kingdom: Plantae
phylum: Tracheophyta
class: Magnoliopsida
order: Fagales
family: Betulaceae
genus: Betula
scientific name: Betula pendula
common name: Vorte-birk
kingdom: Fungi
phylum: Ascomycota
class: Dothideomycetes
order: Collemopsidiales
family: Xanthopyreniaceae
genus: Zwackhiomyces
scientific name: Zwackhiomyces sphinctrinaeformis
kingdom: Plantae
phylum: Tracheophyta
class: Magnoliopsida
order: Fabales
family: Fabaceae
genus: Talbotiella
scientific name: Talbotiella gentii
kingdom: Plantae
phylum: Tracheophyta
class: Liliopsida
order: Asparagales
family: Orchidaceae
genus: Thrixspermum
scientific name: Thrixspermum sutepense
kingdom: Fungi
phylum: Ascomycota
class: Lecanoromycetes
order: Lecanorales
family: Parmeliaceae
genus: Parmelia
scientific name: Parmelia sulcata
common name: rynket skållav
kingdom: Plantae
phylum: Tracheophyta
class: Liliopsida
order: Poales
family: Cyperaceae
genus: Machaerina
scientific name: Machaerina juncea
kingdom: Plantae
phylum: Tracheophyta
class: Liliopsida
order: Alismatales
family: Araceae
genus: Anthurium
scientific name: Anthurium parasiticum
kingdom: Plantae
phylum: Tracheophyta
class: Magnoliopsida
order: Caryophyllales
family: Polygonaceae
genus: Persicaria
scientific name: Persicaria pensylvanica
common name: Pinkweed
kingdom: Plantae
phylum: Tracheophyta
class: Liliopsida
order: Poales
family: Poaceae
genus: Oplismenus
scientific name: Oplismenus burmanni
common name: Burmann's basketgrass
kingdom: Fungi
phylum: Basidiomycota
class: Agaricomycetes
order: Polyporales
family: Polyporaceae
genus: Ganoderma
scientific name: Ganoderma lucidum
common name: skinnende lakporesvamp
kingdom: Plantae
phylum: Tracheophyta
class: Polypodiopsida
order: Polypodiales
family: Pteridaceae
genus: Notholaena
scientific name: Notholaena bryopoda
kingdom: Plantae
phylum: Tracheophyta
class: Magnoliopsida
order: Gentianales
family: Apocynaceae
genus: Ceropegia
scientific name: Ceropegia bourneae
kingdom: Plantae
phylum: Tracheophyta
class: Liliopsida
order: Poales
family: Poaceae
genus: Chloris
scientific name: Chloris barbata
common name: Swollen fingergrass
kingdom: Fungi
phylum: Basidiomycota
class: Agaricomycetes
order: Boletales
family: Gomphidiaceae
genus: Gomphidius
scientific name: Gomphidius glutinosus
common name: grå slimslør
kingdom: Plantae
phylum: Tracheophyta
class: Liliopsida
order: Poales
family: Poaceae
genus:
========
- EXERCISE OBJECTIVE:
Edit the records above by changing every "common name" to "vernacular name" and leaving the rest of each line as it is.

- FINISHED TASK:
kingdom: Plantae
phylum: Tracheophyta
class: Magnoliopsida
order: Fagales
family: Betulaceae
genus: Betula
scientific name: Betula pendula
vernacular name: Vorte-birk
kingdom: Fungi
phylum: Ascomycota
class: Dothideomycetes
order: Collemopsidiales
family: Xanthopyreniaceae
genus: Zwackhiomyces
scientific name: Zwackhiomyces sphinctrinaeformis
kingdom: Plantae
phylum: Tracheophyta
class: Magnoliopsida
order: Fabales
family: Fabaceae
genus: Talbotiella
scientific name: Talbotiella gentii
kingdom: Plantae
phylum: Tracheophyta
class: Liliopsida
order: Asparagales
family: Orchidaceae
genus: Thrixspermum
scientific name: Thrixspermum sutepense
kingdom: Fungi
phylum: Ascomycota
class: Lecanoromycetes
order: Lecanorales
family: Parmeliaceae
genus: Parmelia
scientific name: Parmelia sulcata
vernacular name: rynket skållav
kingdom: Plantae
phylum: Tracheophyta
class: Liliopsida
order: Poales
family: Cyperaceae
genus: Machaerina
scientific name: Machaerina juncea
kingdom: Plantae
phylum: Tracheophyta
class: Liliopsida
order: Alismatales
family: Araceae
genus: Anthurium
scientific name: Anthurium parasiticum
kingdom: Plantae
phylum: Tracheophyta
class: Magnoliopsida
order: Caryophyllales
family: Polygonaceae
genus: Persicaria
scientific name: Persicaria pensylvanica
vernacular name: Pinkweed
kingdom: Plantae
phylum: Tracheophyta
class: Liliopsida
order: Poales
family: Poaceae
genus: Oplismenus
scientific name: Oplismenus burmanni
vernacular name: Burmann's basketgrass
kingdom: Fungi
phylum: Basidiomycota
class: Agaricomycetes
order: Polyporales
family: Polyporaceae
genus: Ganoderma
scientific name: Ganoderma lucidum
vernacular name: skinnende lakporesvamp
kingdom: Plantae
phylum: Tracheophyta
class: Polypodiopsida
order: Polypodiales
family: Pteridaceae
genus: Notholaena
scientific name: Notholaena bryopoda
kingdom: Plantae
phylum: Tracheophyta
class: Magnoliopsida
order: Gentianales
family: Apocynaceae
genus: Ceropegia
scientific name: Ceropegia bourneae
kingdom: Plantae
phylum: Tracheophyta
class: Liliopsida
order: Poales
family: Poaceae
genus: Chloris
scientific name: Chloris barbata
vernacular name: Swollen fingergrass
kingdom: Fungi
phylum: Basidiomycota
class: Agaricomycetes
order: Boletales
family: Gomphidiaceae
genus: Gomphidius
scientific name: Gomphidius glutinosus
vernacular name: grå slimslør
kingdom: Plantae
phylum: Tracheophyta
class: Liliopsida
order: Poales
family: Poaceae
genus:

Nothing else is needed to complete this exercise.